Reading passage Block Start

Accord might have approached perfection if the captain really did go on to call the tour of the Far East a waste of time, although Ferguson, now employed at the most debt-ridden club on the planet, could never be so openly contemptuous of a commercial exercise. The remarkable partnership between the manager and the veteran footballer will surely be resumed shortly.

Michael Ballack might eventually wind up at Old Trafford but Keane must still be a key figure in the year ahead. He always has been when the club is embattled, as he showed in what appeared to be a single-handed victory over Juventus in the Champions League semi-final. That all happened six years ago but only Wayne Rooney, with the energy of youth, played better in the 2005 FA Cup final than Keane, who turns 34 next week.

While it took Eric Cantona's talismanic panache to rid Old Trafford of its phobias about the league title, it was Keane who then went on to be Ferguson's delegate on the pitch. In their shared determination, attraction towards controversy and sporadic unreasonableness, they sometimes look like facets of the same person.

If the manager were to cut his captain from the line-up it would feel like an act of self-amputation. So flawless was the reflection of his own temperament that Ferguson went to extraordinary lengths to buy Keane.

Blackburn were flush with Jack Walker's cash while United were wedded to parsimony, yet he still persuaded his board to release a then British record £3.75 million fee so he could divert the midfielder from Ewood Park.

Reading passage Block End
Data Block Start

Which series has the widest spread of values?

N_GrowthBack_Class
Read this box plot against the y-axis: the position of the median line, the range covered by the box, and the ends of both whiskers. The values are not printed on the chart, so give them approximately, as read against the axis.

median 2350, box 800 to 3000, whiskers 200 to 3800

Data Block End

§ Work item
Copy the passage on Keane and Ferguson, starting with "Blackburn were flush" and going on through "from Ewood Park.", but switch "parsimony" to "thrift".

§ Solution to the problem
Blackburn were flush with Jack Walker's cash while United were wedded to thrift, yet he still persuaded his board to release a then British record £3.75 million fee so he could divert the midfielder from Ewood Park.